> [Work item]: Every line below that has the string "circle" needs to be copied.
===============
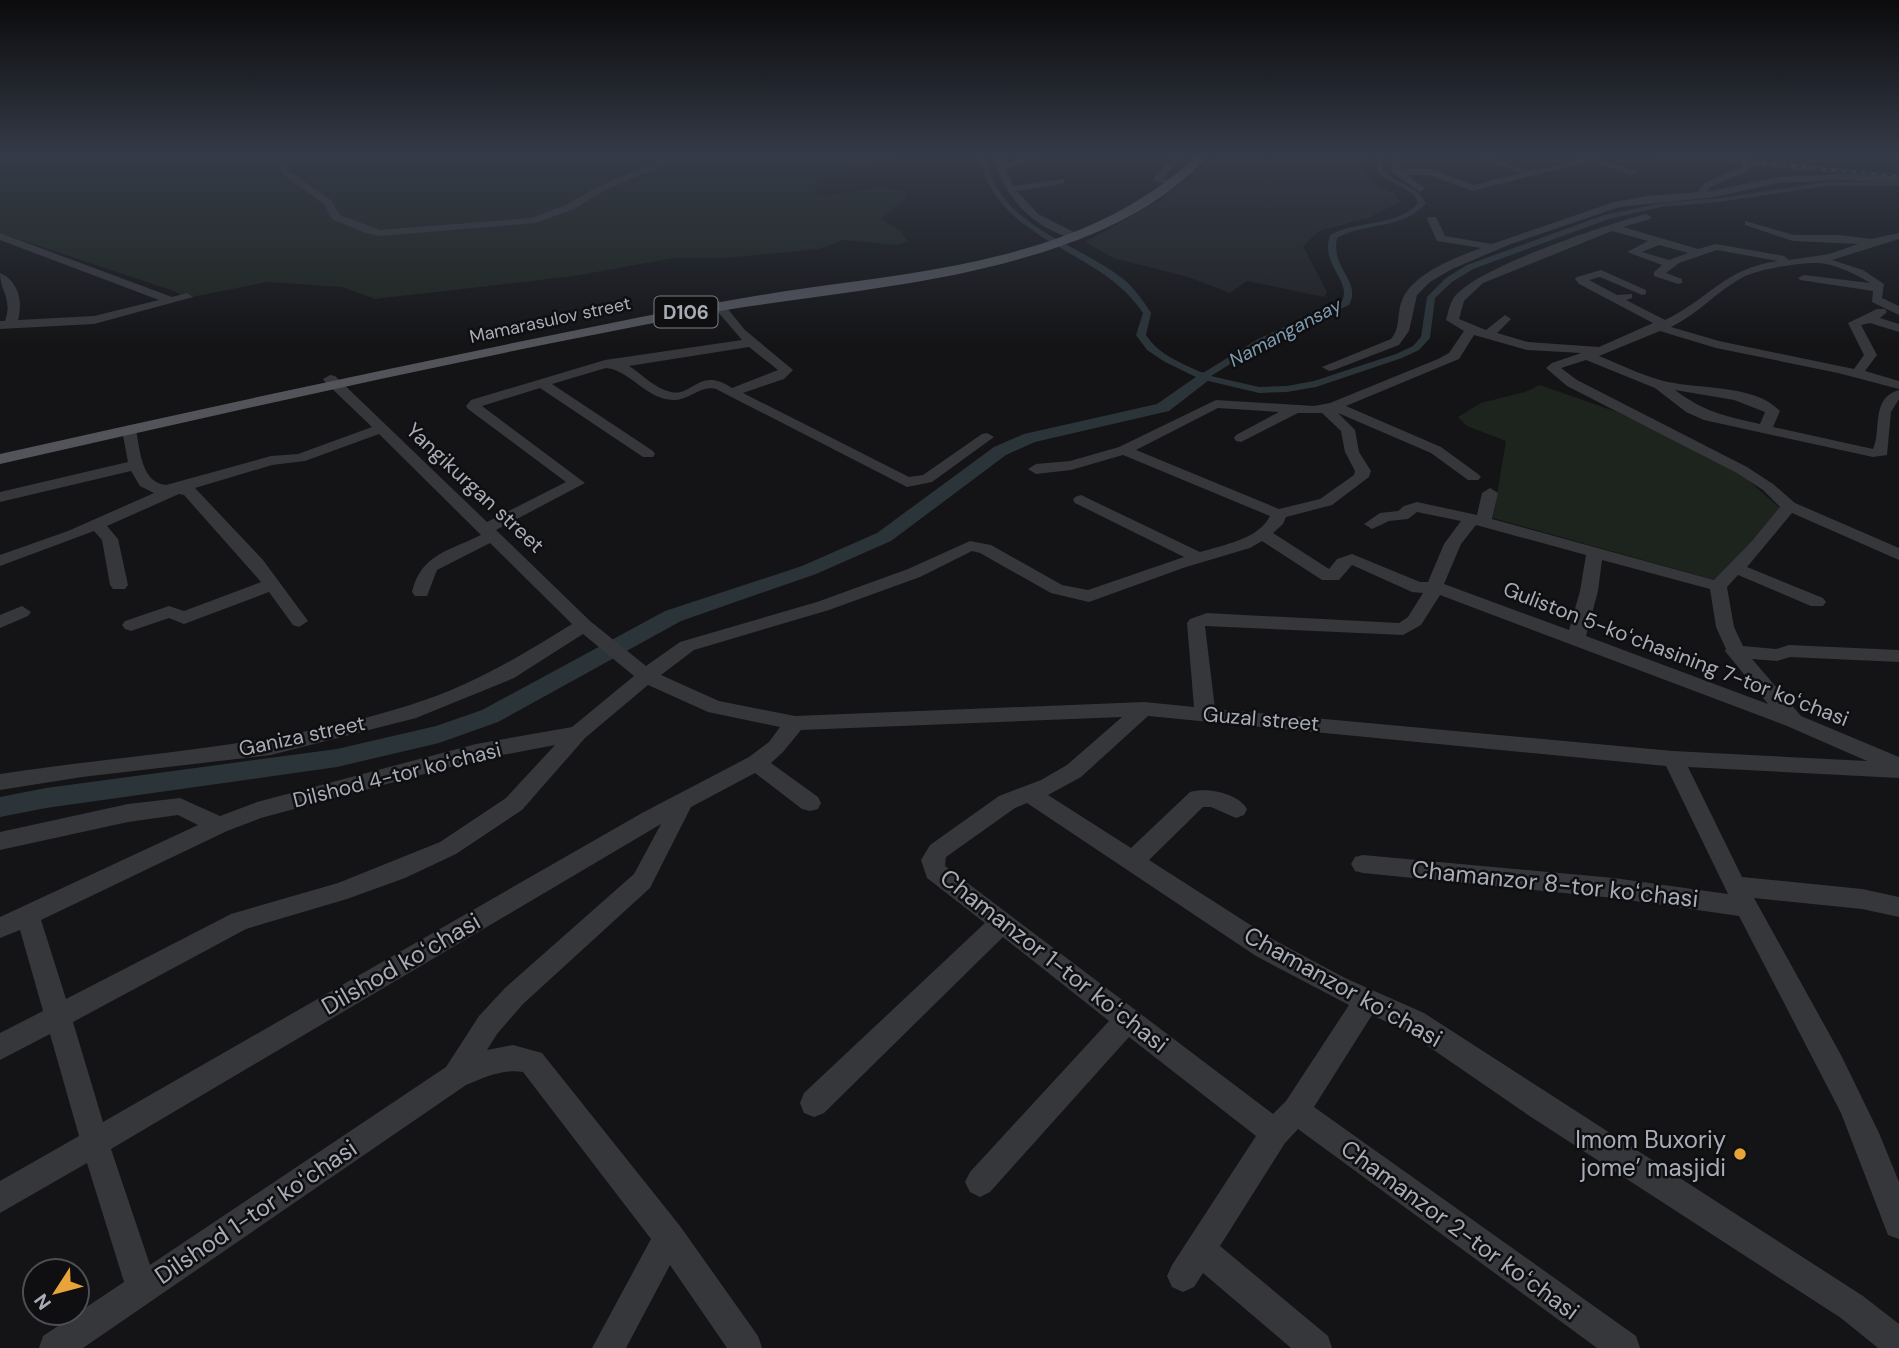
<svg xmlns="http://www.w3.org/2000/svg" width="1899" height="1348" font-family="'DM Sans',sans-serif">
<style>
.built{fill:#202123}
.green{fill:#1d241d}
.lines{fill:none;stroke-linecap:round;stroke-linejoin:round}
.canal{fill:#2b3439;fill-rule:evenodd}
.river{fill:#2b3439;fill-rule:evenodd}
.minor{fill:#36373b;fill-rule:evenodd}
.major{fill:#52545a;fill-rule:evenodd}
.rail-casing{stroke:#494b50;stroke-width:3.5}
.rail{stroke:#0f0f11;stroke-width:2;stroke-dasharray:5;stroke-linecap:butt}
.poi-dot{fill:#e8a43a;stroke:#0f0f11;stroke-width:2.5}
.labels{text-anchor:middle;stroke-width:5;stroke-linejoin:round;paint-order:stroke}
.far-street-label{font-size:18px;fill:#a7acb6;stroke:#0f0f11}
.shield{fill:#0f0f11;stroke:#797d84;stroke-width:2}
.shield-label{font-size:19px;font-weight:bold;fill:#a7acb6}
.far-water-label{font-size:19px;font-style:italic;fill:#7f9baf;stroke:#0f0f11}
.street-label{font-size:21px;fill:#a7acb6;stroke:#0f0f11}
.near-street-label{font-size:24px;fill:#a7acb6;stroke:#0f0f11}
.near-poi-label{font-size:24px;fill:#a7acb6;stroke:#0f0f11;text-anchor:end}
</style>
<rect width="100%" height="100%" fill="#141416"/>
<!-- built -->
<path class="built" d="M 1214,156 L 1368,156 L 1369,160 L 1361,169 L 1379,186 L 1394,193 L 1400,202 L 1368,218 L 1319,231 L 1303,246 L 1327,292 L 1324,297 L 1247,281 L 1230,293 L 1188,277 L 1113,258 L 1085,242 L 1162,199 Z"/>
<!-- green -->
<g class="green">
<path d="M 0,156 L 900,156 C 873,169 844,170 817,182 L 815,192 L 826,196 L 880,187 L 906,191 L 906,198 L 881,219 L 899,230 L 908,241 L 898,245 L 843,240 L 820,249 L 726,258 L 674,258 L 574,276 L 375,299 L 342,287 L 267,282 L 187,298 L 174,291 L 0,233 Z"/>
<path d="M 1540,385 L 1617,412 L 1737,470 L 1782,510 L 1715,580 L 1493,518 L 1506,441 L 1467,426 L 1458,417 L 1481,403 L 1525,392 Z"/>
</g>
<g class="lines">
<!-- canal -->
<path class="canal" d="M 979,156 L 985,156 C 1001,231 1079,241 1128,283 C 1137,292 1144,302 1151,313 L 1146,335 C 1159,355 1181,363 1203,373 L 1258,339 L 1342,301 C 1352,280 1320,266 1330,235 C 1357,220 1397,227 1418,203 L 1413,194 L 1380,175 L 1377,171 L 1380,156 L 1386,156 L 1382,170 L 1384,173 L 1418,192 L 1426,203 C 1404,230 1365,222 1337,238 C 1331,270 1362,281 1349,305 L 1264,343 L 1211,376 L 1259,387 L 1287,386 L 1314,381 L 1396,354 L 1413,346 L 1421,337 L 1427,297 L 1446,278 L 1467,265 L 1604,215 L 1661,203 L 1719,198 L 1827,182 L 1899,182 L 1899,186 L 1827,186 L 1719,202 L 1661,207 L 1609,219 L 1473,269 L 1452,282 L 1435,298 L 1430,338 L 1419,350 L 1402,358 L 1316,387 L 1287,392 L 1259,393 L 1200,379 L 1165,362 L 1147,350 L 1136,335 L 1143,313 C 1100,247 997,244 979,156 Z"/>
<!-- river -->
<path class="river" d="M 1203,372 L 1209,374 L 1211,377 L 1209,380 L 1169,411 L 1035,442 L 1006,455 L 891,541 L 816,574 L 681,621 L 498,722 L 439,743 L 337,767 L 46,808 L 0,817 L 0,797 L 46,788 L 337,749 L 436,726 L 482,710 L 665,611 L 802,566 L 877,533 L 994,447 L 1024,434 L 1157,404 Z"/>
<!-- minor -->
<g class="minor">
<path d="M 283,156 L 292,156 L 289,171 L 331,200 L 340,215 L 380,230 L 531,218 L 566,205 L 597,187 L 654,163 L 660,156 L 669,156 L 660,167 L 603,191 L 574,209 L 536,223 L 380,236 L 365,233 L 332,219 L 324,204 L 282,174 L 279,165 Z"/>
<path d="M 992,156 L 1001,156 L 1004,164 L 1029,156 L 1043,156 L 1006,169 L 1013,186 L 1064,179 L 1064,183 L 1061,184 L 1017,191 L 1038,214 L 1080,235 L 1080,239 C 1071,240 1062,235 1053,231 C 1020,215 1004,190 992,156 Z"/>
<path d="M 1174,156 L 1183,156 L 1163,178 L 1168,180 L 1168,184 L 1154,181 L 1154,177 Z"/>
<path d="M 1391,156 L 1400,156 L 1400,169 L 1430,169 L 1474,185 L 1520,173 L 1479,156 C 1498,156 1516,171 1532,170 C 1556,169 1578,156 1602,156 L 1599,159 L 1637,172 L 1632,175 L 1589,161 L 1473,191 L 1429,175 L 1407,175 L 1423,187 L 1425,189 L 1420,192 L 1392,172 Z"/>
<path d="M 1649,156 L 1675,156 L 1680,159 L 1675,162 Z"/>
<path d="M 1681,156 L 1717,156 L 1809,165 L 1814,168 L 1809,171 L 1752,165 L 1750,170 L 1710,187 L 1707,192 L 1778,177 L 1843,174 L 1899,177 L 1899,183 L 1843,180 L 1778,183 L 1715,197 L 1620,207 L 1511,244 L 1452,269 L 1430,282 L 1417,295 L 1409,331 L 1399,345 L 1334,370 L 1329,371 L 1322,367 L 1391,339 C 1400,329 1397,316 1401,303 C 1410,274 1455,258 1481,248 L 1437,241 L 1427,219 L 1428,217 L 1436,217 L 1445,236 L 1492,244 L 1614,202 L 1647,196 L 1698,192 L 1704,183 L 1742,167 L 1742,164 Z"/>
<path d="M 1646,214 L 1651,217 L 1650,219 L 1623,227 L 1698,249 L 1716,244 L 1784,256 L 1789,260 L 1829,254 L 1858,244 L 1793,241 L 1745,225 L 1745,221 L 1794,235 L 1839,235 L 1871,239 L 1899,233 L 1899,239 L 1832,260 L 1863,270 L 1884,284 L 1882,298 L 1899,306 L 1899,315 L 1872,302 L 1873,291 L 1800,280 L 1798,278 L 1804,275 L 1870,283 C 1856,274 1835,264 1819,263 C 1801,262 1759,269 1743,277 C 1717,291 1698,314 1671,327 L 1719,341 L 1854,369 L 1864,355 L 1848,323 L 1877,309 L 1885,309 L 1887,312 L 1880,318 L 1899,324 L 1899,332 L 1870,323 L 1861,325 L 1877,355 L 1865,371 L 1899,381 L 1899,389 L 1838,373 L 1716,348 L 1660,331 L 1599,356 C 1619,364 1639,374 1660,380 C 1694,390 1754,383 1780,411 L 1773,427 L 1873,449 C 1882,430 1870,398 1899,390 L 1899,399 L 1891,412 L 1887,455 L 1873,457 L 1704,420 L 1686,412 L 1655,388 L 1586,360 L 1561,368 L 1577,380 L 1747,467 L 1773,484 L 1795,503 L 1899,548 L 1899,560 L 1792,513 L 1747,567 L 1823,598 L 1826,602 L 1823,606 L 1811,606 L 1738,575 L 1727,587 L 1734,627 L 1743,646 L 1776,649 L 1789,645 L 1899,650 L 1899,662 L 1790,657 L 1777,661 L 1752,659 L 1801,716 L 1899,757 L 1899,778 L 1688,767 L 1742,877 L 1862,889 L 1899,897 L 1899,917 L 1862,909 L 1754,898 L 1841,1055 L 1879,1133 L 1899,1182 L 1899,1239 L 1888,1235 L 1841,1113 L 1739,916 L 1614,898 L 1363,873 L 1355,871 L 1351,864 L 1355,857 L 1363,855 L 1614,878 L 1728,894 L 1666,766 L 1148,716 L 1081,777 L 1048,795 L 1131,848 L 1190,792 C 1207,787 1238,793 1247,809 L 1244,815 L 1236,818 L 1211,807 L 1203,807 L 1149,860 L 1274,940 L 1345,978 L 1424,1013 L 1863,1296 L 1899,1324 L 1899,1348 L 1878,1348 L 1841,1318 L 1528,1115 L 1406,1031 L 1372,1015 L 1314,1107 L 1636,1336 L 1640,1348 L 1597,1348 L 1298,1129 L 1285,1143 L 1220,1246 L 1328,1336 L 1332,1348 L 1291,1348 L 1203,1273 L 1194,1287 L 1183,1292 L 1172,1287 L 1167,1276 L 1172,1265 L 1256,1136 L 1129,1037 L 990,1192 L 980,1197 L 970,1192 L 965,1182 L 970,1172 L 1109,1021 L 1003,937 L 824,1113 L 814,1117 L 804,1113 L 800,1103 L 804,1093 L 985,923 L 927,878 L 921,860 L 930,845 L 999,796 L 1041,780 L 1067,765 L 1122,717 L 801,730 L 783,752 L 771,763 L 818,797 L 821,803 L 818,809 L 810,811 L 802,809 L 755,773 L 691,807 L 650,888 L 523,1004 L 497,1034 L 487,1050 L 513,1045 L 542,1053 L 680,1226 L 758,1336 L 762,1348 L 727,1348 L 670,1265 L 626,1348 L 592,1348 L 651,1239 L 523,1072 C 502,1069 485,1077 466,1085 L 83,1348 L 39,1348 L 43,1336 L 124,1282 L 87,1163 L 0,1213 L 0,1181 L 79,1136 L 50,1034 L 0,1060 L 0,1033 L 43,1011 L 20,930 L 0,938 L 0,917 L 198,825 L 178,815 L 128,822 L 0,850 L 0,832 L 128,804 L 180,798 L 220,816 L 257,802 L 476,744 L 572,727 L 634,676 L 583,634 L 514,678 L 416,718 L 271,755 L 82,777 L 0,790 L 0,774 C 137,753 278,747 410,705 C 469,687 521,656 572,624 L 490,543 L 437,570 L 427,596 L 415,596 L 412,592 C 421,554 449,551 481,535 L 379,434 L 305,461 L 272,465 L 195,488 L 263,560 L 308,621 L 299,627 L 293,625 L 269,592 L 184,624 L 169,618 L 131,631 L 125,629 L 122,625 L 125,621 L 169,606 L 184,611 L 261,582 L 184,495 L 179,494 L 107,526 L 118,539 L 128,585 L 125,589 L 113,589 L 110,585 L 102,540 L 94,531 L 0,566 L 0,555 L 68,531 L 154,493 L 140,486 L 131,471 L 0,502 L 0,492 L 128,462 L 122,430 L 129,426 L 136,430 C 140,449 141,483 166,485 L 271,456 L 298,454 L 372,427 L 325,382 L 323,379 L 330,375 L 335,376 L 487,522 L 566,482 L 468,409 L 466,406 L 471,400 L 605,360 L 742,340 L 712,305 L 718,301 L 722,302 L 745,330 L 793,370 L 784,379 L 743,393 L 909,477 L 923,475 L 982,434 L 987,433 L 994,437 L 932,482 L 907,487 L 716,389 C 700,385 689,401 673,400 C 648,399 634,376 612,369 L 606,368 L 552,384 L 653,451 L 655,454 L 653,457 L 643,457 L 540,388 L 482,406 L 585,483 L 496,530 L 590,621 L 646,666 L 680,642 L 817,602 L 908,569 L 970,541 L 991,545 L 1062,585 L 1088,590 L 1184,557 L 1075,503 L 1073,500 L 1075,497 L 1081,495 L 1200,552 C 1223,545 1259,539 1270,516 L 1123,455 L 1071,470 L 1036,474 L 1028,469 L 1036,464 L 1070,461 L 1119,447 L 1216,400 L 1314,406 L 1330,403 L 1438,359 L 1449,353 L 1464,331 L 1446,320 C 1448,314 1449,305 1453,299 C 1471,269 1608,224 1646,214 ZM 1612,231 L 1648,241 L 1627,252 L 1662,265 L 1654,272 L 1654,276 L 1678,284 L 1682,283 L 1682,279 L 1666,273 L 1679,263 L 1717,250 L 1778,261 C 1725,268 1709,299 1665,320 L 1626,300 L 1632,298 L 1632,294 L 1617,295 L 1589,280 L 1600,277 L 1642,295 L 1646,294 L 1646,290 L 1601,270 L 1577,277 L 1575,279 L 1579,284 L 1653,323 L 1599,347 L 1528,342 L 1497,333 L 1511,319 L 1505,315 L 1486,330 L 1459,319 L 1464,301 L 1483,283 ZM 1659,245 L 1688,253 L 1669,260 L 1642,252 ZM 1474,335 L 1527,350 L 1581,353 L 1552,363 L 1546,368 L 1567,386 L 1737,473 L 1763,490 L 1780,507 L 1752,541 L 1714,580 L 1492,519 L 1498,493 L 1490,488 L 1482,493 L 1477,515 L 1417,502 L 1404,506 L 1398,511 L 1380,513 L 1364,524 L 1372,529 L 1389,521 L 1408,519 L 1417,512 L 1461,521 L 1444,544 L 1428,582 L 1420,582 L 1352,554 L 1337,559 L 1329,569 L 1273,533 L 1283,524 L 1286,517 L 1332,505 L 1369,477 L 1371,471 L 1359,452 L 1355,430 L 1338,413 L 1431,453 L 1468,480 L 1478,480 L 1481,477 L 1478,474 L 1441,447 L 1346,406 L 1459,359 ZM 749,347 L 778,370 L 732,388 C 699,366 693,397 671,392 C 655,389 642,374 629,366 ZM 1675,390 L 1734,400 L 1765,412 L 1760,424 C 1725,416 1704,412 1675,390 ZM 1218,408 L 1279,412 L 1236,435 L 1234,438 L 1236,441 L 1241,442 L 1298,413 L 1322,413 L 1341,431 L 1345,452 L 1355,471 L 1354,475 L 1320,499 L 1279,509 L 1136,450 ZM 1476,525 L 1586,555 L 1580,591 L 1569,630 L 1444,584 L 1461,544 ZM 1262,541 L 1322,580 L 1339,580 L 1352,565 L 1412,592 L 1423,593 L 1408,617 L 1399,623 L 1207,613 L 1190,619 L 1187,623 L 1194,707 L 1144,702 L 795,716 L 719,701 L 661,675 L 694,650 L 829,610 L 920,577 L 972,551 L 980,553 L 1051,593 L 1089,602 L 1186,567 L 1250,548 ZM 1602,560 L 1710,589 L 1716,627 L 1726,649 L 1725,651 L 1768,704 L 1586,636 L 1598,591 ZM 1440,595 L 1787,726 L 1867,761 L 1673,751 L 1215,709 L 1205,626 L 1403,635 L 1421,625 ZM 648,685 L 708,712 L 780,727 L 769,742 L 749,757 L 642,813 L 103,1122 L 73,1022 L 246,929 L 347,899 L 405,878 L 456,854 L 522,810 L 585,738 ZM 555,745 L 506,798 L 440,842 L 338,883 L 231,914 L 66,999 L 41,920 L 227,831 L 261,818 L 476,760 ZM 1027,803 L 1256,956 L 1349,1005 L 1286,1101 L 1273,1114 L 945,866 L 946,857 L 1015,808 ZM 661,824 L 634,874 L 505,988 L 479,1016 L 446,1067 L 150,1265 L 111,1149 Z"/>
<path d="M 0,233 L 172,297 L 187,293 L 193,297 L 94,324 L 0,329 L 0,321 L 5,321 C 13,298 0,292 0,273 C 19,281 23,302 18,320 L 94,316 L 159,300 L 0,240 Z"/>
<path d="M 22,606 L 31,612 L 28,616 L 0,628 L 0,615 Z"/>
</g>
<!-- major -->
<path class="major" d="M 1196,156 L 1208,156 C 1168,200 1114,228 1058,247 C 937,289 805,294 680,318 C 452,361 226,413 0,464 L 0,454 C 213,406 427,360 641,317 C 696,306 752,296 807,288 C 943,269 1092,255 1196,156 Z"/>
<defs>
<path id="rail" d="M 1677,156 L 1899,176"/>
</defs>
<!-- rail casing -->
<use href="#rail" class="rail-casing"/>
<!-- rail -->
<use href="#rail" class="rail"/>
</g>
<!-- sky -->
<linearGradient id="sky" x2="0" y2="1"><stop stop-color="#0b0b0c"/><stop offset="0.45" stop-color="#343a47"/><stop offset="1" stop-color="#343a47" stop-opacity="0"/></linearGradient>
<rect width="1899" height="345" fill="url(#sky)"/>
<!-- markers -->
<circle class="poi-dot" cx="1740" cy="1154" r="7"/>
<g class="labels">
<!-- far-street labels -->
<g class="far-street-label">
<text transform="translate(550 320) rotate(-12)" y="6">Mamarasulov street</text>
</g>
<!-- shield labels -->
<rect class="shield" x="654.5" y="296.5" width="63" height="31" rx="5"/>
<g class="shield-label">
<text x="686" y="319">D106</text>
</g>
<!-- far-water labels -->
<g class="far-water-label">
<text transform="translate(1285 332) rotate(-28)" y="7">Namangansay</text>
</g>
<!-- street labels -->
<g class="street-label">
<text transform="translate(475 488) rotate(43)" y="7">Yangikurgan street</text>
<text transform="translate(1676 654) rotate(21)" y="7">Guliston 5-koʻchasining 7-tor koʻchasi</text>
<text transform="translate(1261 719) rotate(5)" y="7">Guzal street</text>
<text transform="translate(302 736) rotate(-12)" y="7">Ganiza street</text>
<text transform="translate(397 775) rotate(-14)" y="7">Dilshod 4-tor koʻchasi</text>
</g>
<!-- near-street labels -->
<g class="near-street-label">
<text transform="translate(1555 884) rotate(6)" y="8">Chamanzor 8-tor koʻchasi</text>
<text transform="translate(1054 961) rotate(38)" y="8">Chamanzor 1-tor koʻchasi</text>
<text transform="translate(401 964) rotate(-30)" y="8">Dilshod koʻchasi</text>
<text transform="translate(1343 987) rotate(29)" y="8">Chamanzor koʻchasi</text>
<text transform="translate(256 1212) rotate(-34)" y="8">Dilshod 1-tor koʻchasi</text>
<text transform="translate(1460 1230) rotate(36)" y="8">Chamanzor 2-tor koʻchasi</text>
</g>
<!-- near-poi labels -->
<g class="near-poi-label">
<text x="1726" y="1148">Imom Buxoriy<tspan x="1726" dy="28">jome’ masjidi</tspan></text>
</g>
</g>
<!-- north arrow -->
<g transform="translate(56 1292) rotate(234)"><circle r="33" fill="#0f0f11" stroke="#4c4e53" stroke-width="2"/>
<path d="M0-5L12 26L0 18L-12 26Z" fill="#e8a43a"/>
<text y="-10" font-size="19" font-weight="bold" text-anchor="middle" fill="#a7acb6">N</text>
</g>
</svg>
===============
> [The answer]:
<circle class="poi-dot" cx="1740" cy="1154" r="7"/>
<g transform="translate(56 1292) rotate(234)"><circle r="33" fill="#0f0f11" stroke="#4c4e53" stroke-width="2"/>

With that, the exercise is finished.